Introduction: In-hospital telemetry monitoring is recommended in all patients with ACS to reveal severe arrhythmias and sudden cardiac death. According to the Practice Standards for Electrographic Monitoring by AHA all patients with preliminary ACS diagnoses have Class I indication for telemetry monitoring. The aims of the study were to investigate the number of in-hospital arrhythmias, and whether arrhythmias versus non-arrhythmias predict long-term survival in ACS patients.
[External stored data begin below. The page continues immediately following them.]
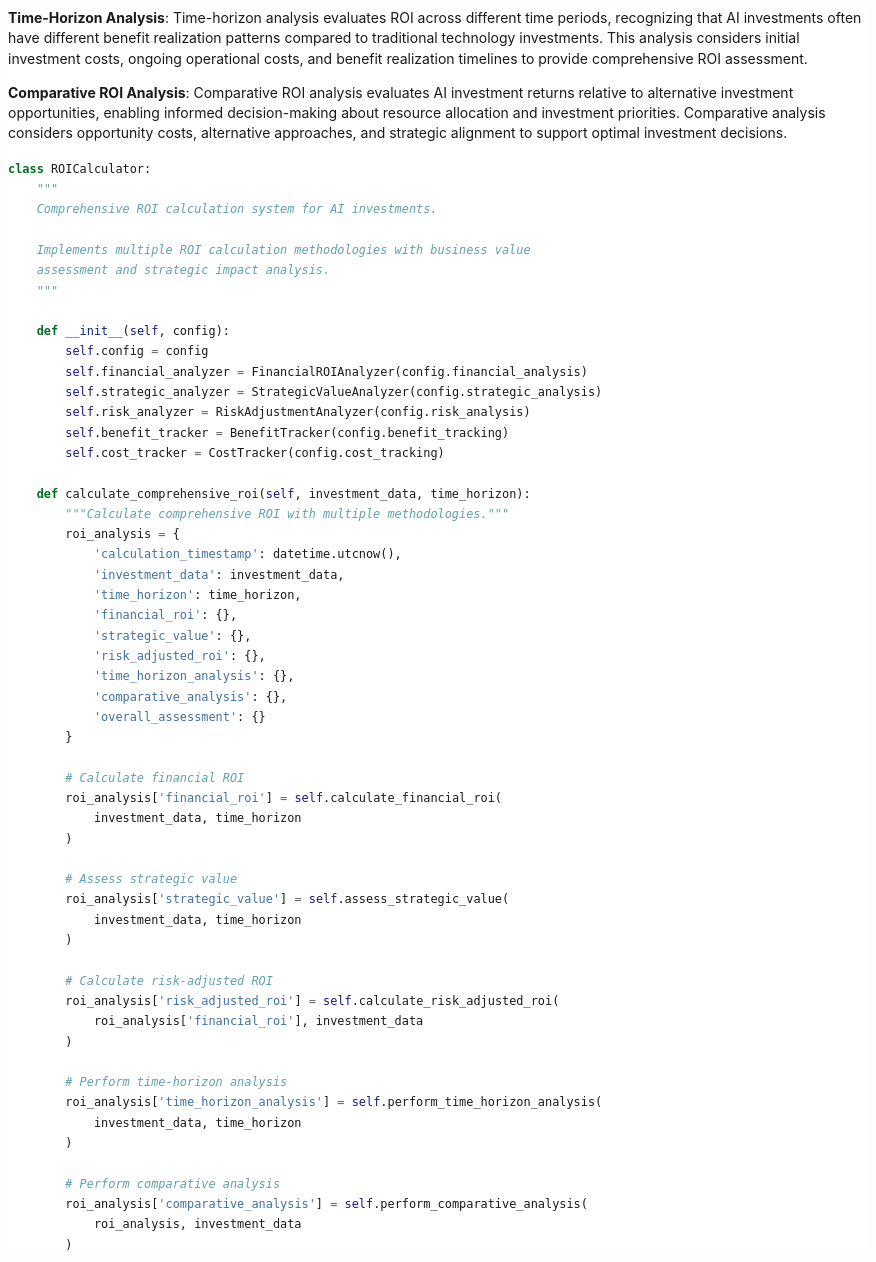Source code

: **Time-Horizon Analysis**: Time-horizon analysis evaluates ROI across different time periods, recognizing that AI investments often have different benefit realization patterns compared to traditional technology investments. This analysis considers initial investment costs, ongoing operational costs, and benefit realization timelines to provide comprehensive ROI assessment.

**Comparative ROI Analysis**: Comparative ROI analysis evaluates AI investment returns relative to alternative investment opportunities, enabling informed decision-making about resource allocation and investment priorities. Comparative analysis considers opportunity costs, alternative approaches, and strategic alignment to support optimal investment decisions.

```python
class ROICalculator:
    """
    Comprehensive ROI calculation system for AI investments.
    
    Implements multiple ROI calculation methodologies with business value
    assessment and strategic impact analysis.
    """
    
    def __init__(self, config):
        self.config = config
        self.financial_analyzer = FinancialROIAnalyzer(config.financial_analysis)
        self.strategic_analyzer = StrategicValueAnalyzer(config.strategic_analysis)
        self.risk_analyzer = RiskAdjustmentAnalyzer(config.risk_analysis)
        self.benefit_tracker = BenefitTracker(config.benefit_tracking)
        self.cost_tracker = CostTracker(config.cost_tracking)
        
    def calculate_comprehensive_roi(self, investment_data, time_horizon):
        """Calculate comprehensive ROI with multiple methodologies."""
        roi_analysis = {
            'calculation_timestamp': datetime.utcnow(),
            'investment_data': investment_data,
            'time_horizon': time_horizon,
            'financial_roi': {},
            'strategic_value': {},
            'risk_adjusted_roi': {},
            'time_horizon_analysis': {},
            'comparative_analysis': {},
            'overall_assessment': {}
        }
        
        # Calculate financial ROI
        roi_analysis['financial_roi'] = self.calculate_financial_roi(
            investment_data, time_horizon
        )
        
        # Assess strategic value
        roi_analysis['strategic_value'] = self.assess_strategic_value(
            investment_data, time_horizon
        )
        
        # Calculate risk-adjusted ROI
        roi_analysis['risk_adjusted_roi'] = self.calculate_risk_adjusted_roi(
            roi_analysis['financial_roi'], investment_data
        )
        
        # Perform time-horizon analysis
        roi_analysis['time_horizon_analysis'] = self.perform_time_horizon_analysis(
            investment_data, time_horizon
        )
        
        # Perform comparative analysis
        roi_analysis['comparative_analysis'] = self.perform_comparative_analysis(
            roi_analysis, investment_data
        )
```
Methods: A prospective observational design was applied. All adult patients assigned to in-hospital telemetry monitoring at one university hospital during a three month period in 2009-2010 were consecutively enrolled (N=1194). A registration data sheet with sixty-four variables was developed, completed by monitor watchers at the central monitor station, and reviewed by the investigator. Data were collected 24/7. Medical records were reviewed in all patients and re-reviewed in the ACS population (n=422) seven years after hospital discharge.
Results: Of the 422 ACS patients, 69% were men and mean age was 65 years. Only 23% of the patients experienced arrhythmic events, of which 1.4% was serious adverse events like third degree AV-block, sustained ventricular tachycardia and asystole. Of the entire ACS population, 24% died within seven years after hospital discharge. There were no significant differences in survival rates in patients with and without arrhythmic events during hospital stay (OR 1.6, 95% CI 0.79-3.25, p=0.189).
Conclusion: ACS patients under in-hospital telemetry monitoring had low rates of adverse arrhythmia events. No significant differences in patients with and without in-hospital arrhythmias in long-term survival challenge the AHA’s Practice Standard as cardiac monitoring is recommended in all ACS patients. Further investigations in a larger population of ACS patients are required.